Any country with 350 million (give or take) Whose elections are paid for (read driven) by 350k plutocrats (see Wapo) is a democracy in name rather than fact and this card is merely a minor example of their indifference/arrogance because of their control.
Context is everything.

Victor said...

Look on the plus side - the could make those cards redeemable only with in their restaurants or stores. Or, do combo deals.

You and your family wanna eat?
Need clothes for work or school?
Ya gotta use your card only at Mickey D's or WalMart/Taco Bell or Target, etc.

Who's going to be the politician, who warns people about being nailed onto a cross of plastic credit/debit cards?

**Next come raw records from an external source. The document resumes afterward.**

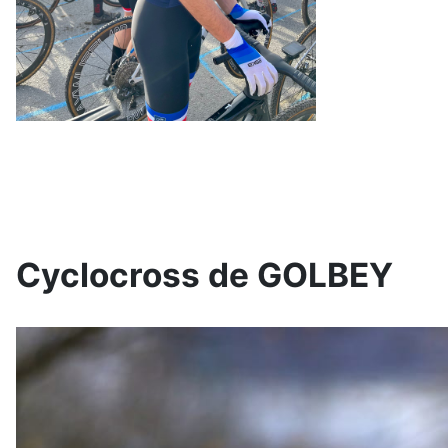
Cyclocross de GOLBEY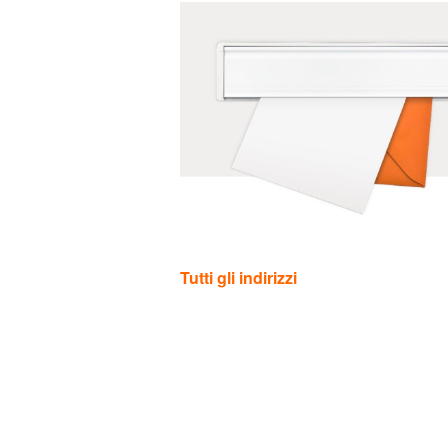
Categorie
Tutti gli indirizzi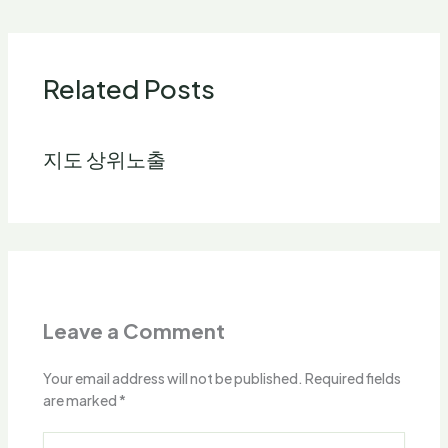
Related Posts
지도 상위노출
Leave a Comment
Your email address will not be published.
Required fields
are marked
*
Type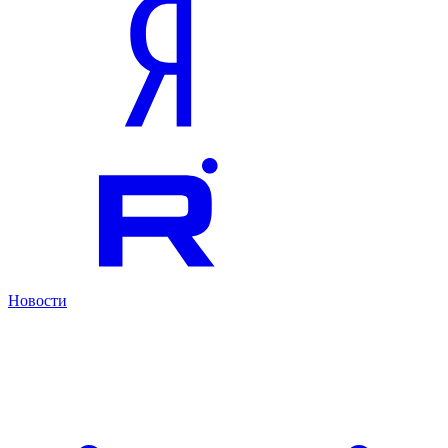
Новости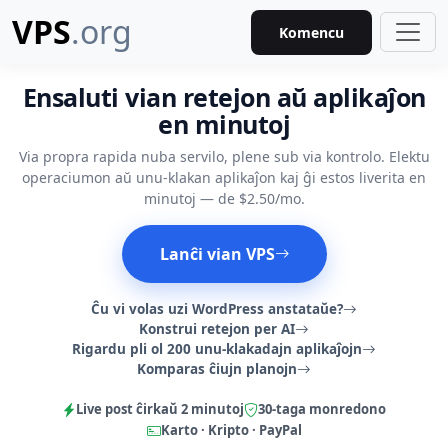
VPS
.org
Komencu
Ensaluti vian retejon aŭ aplikaĵon
en minutoj
Via propra rapida nuba servilo, plene sub via kontrolo. Elektu
operaciumon aŭ unu-klakan aplikaĵon kaj ĝi estos liverita en
minutoj — de $2.50/mo.
Lanĉi vian VPS
Ĉu vi volas uzi WordPress anstataŭe?
Konstrui retejon per AI
Rigardu pli ol 200 unu-klakadajn aplikaĵojn
Komparas ĉiujn planojn
Live post ĉirkaŭ 2 minutoj
30-taga monredono
Karto · Kripto · PayPal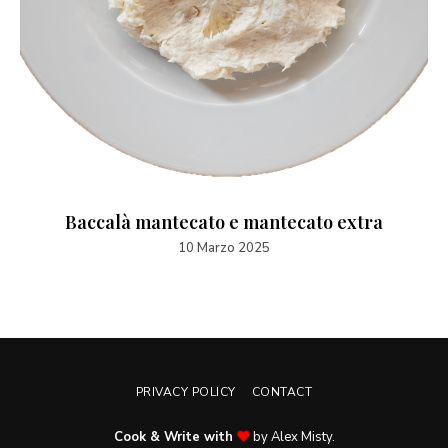
Baccalà mantecato e mantecato extra
10 Marzo 2025
PRIVACY POLICY
CONTACT
Cook & Write with
by Alex Misty.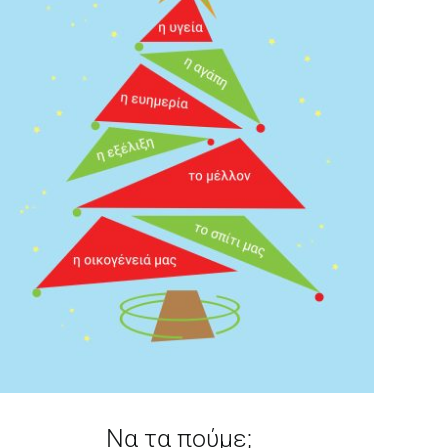
Να τα πούμε;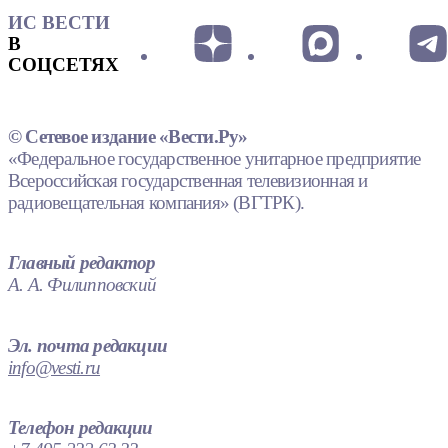
ИС ВЕСТИ
В
СОЦСЕТЯХ
© Сетевое издание «Вести.Ру»
«Федеральное государственное унитарное предприятие
Всероссийская государственная телевизионная и
радиовещательная компания» (ВГТРК).
Главный редактор
А. А. Филипповский
Эл. почта редакции
info@vesti.ru
Телефон редакции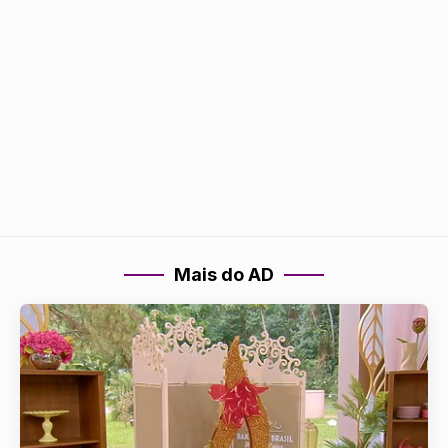
Mais do AD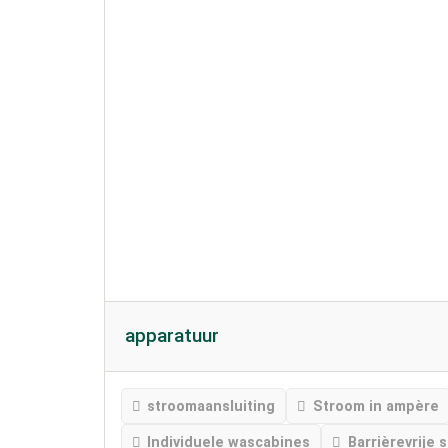
apparatuur
stroomaansluiting
Stroom in ampère
Individuele wascabines
Barrièrevrije 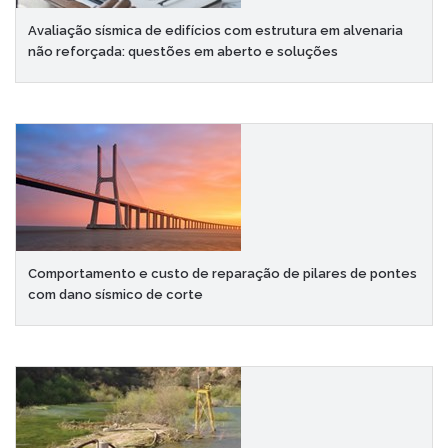
Avaliação sísmica de edifícios com estrutura em alvenaria
não reforçada: questões em aberto e soluções
Comportamento e custo de reparação de pilares de pontes
com dano sísmico de corte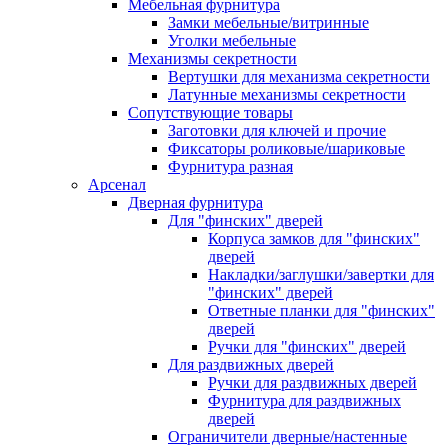
Мебельная фурнитура
Замки мебельные/витринные
Уголки мебельные
Механизмы секретности
Вертушки для механизма секретности
Латунные механизмы секретности
Сопутствующие товары
Заготовки для ключей и прочие
Фиксаторы роликовые/шариковые
Фурнитура разная
Арсенал
Дверная фурнитура
Для "финских" дверей
Корпуса замков для "финских"
дверей
Накладки/заглушки/завертки для
"финских" дверей
Ответные планки для "финских"
дверей
Ручки для "финских" дверей
Для раздвижных дверей
Ручки для раздвижных дверей
Фурнитура для раздвижных
дверей
Ограничители дверные/настенные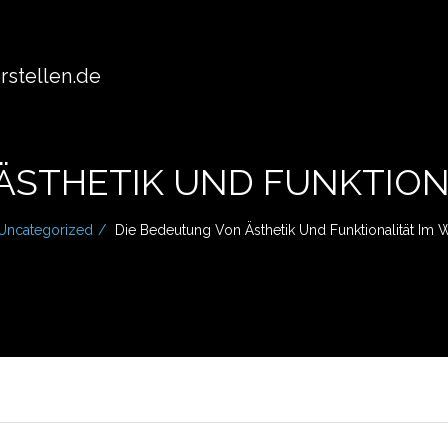
stellen.de
ÄSTHETIK UND FUNKTION
Uncategorized
Die Bedeutung Von Ästhetik Und Funktionalität Im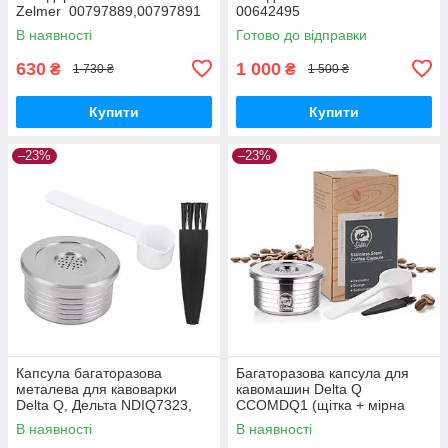
Zelmer 00797889,00797891
00642495
(381.0400
В наявності
Готово до відправки
C0Z000038104000044)
630
1 000
₴
₴
1 730 ₴
1 500 ₴
Купити
Купити
–23%
–23%
Капсула багаторазова
Багаторазова капсула для
металева для кавоварки
кавомашин Delta Q
Delta Q, Дельта NDIQ7323,
CCOMDQ1 (щітка + мірна
ICafilas+ 2 ущільнюючі кільця
ложка)
В наявності
В наявності
CCOMDQ1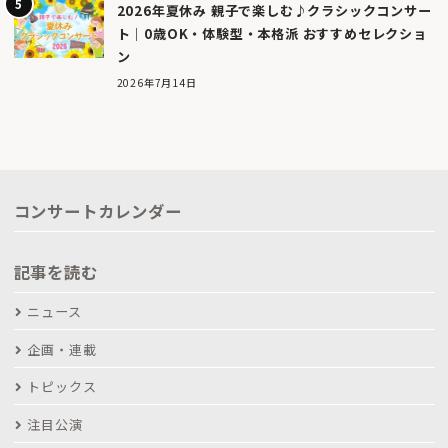
2026年夏休み 親子で楽しむ♪クラシックコンサー
ト｜0歳OK・体験型・本格派 おすすめセレクショ
ン
2026年7月14日
コンサートカレンダー
記事を読む
ニュース
企画・連載
トピックス
注目公演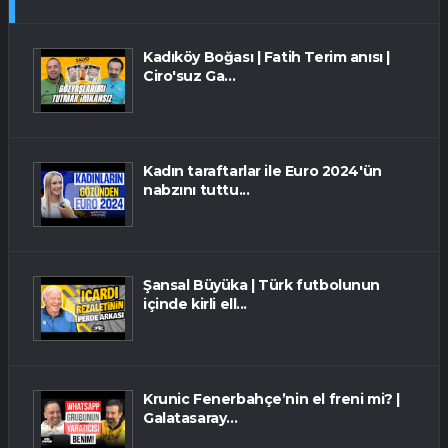
Kadıköy Boğası | Fatih Terim anısı |
Ciro'suz Ga...
Kadın taraftarlar ile Euro 2024'ün
nabzını tuttu...
Şansal Büyüka | Türk futbolunun
içinde kirli ell...
Krunic Fenerbahçe’nin el freni mi? |
Galatasaray...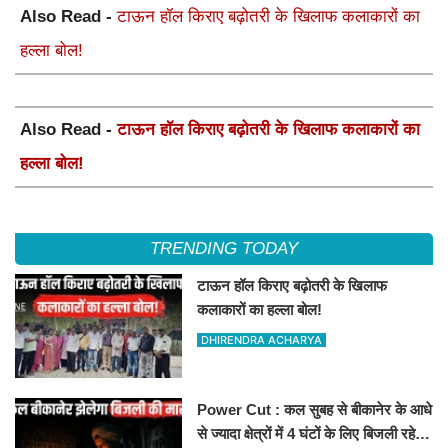
Also Read -
टाऊन हॉल किराए बढ़ोतरी के खिलाफ कलाकारों का
हल्ला बोल!
Also Read -
टाऊन हॉल किराए बढ़ोतरी के खिलाफ कलाकारों का
हल्ला बोल!
TRENDING TODAY
टाऊन हॉल किराए बढ़ोतरी के खिलाफ
कलाकारों का हल्ला बोल!
DHIRENDRA ACHARYA
Power Cut : कल सुबह से बीकानेर के आधे
से ज्यादा क्षेत्रों में 4 घंटों के लिए बिजली रहेगी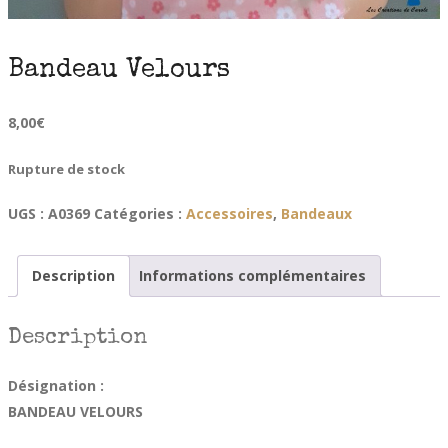
Bandeau Velours
8,00
€
Rupture de stock
UGS :
A0369
Catégories :
Accessoires
,
Bandeaux
Description
Informations complémentaires
Description
Désignation :
BANDEAU VELOURS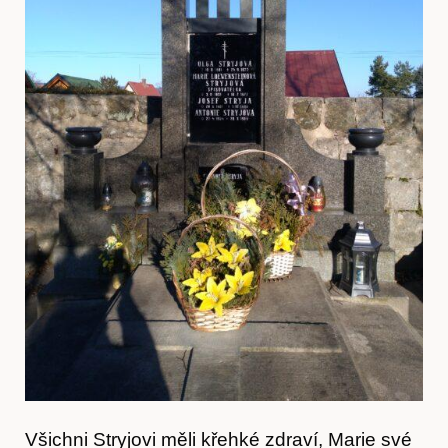
Akce
O nás
Všichni Stryjovi měli křehké zdraví, Marie své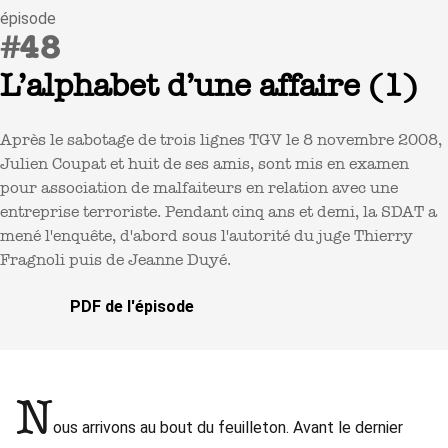
épisode
#48
L’alphabet d’une affaire (1)
Après le sabotage de trois lignes TGV le 8 novembre 2008,
Julien Coupat et huit de ses amis, sont mis en examen
pour association de malfaiteurs en relation avec une
entreprise terroriste. Pendant cinq ans et demi, la SDAT a
mené l'enquête, d'abord sous l'autorité du juge Thierry
Fragnoli puis de Jeanne Duyé.
PDF de l'épisode
N
ous arrivons au bout du feuilleton. Avant le dernier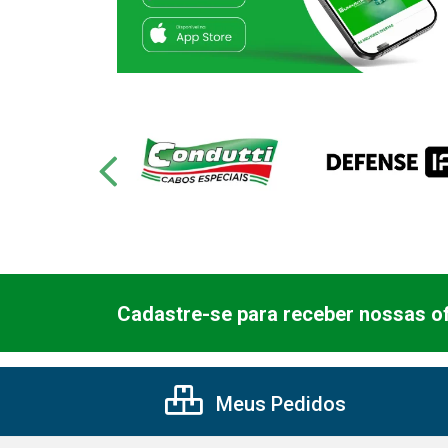
Cadastre-se para receber nossas of
Meus Pedidos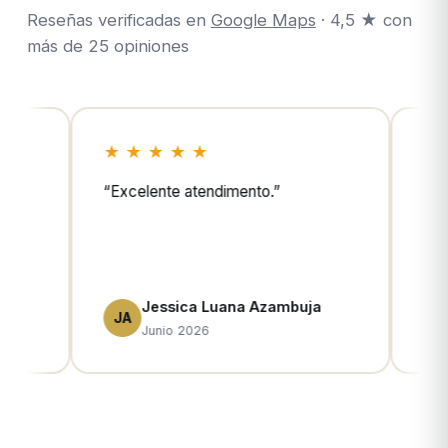
Reseñas verificadas en
Google Maps
· 4,5 ★ con
más de 25 opiniones
 ★
★ ★ ★ ★ ★
tendimento.
”
“
Muy buena casa de cambio. T
mucha variedad de divisas
disponibles (más de 40) y el tra
muy profesional.
”
a Luana Azambuja
Camila
CM
26
Junio 2026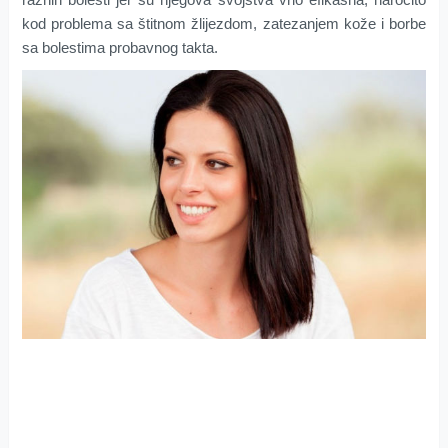
kod problema sa štitnom žlijezdom, zatezanjem kože i borbe
sa bolestima probavnog takta.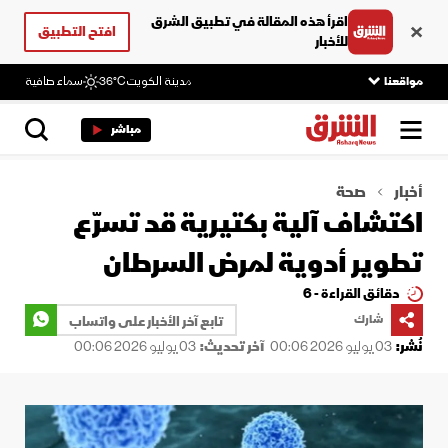
اقرأ هذه المقالة في تطبيق الشرق
افتح التطبيق
للأخبار
مواقعنا
مدينة الكويت
36°C
سماء صافية
مباشر
أخبار
صحة
اكتشاف آلية بكتيرية قد تسرّع
تطوير أدوية لمرض السرطان
دقائق القراءة - 6
شارك
تابع آخر الأخبار على واتساب
نُشر:
03 يوليو 2026 00:06
آخر تحديث:
03 يوليو 2026 00:06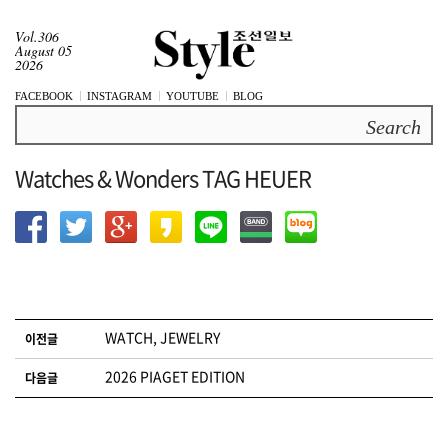
Vol.306
August 05
2026
FACEBOOK
INSTAGRAM
YOUTUBE
BLOG
Search
Watches & Wonders TAG HEUER
글 네비게이션
WATCH, JEWELRY
이전글
2026 PIAGET EDITION
다음글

Yeah - go with torches to the bankers and rich people's homes.
"Occupy THEIR Street!!!'

PurpleGirl said...

I once worked for a privately-held science/technical publisher. They would direct-deposit your check or issue you a paper check. They also brought in a check-cashing company on pay day who would cash your whole check or cash your personal check. It seemed rather old-fashioned at first but then seemed really good because people with out-of-state accounts didn't have to wait for their checks to clear if they got the cash and those of us with direct-deposit could also get some cash without going to the bank. It really made life easier for us.

This job came after one which gave us out-of-city checks that took several days to clear or you needed to stand on line at only one bank branch to cash it.

Anonymous said...

PurpleGirl: I once worked for a similar organization that gave those of us with out-of-town bank accounts a special ID card we could use to cash our paychecks at the local branch of the bank on which they were drawn. Very helpful indeed.

Insofar as this service is free or cheaper to the employer (i.e. the bank is offering them an inducement) I can't see how this isn't a criminal conspiracy to commit wage theft. Except, of course, that there's negligible chance of prosecution.

Lawrence said...

I proposed the Postal banking on a Slate comment board back when I still read Slate. Matty Y-G, you thieving bastige!